Born in Piraeus, Greece, Kounellis moved in 1956 to Rome, where he would live for the rest of his life. He studied at the Accademia di Belle Arti, and, in 1960, he mounted his first solo exhibition at Rome’s Galleria La Tartaruga. Influenced by Alberto Burri and Lucio Fontana, he sought to push painting into new realms. His early work, proto-Pop canvases called “phonetic poems,” feature stenciled letters, numerals, and reproduced street signage. By 1963, he was incorporating found elements, including accumulations of seeds, wool, and burlap, and, by 1966, he had introduced such radical materials as flames, smoke, soot, gold, and coffee grounds. He participated in the seminal 1967 exhibition Arte Povera – e IM Spazio at Galleria La Bertesca, Genoa, curated by Germano Celant, who named the eponymous movement of anti-capitalist, conceptual work that ushered detritus into the space of art. At the end of the 1960s, Kounellis’s installations established a dialogue between the instability and temporal nature of organic materials (including live animals) and the artificiality and permanence of industrial materials. In 1969, he tethered a dozen horses in Galleria L’Attico, Rome, and began blocking gallery doorways with stacks of stones. His work in the following decades increasingly involved performance, and he expanded his vocabulary of materials to include shelving units, trolleys, boats, and musical instruments. His late work explored architectural and urban spaces, as well as his Greco-Roman heritage, with arrangements of cast plaster masks and fragments of classical statues.

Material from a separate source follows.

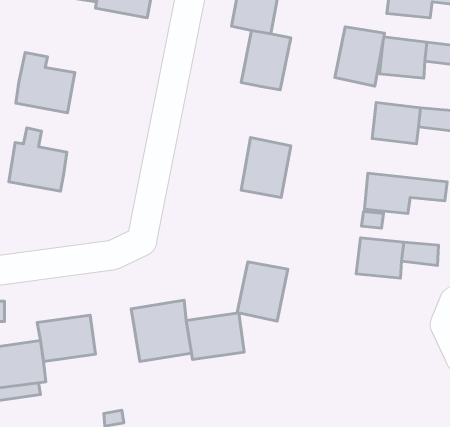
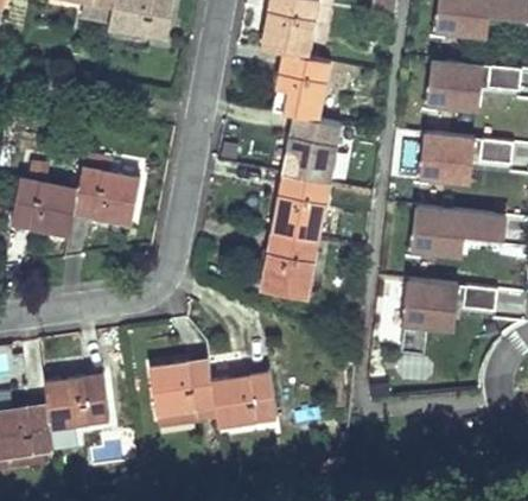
building: [335,27,384,86] -> [282,115,338,182]
building: [16,53,75,113] -> [72,156,139,223]
building: [237,262,288,321] -> [260,232,317,298]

In 1972, Kounellis’s first solo exhibition in New York was held at Sonnabend Gallery. He participated in multiple iterations of the Venice Biennale (1972, 1976, 1978, 1980, 1984, 1988, 1993, 2011, 2015) and Documenta, Kassel (1972, 1977, 1982). In 1994, Kounellis presented Ionion, a survey of his work displayed on a boat docked in his native town, Piraeus. Major retrospectives of his work have been organized by such venues as the Museum of Contemporary Art, Chicago (1986, traveled to Musée d’Art Contemporain, Montreal); Museo Madre, Naples (2006); Neue National Galerie, Berlin (2007); Fondazione Prada, Venice (2019); and Walker Art Center, Minneapolis (2022, traveled to Museo Jumex, Mexico City); among numerous others.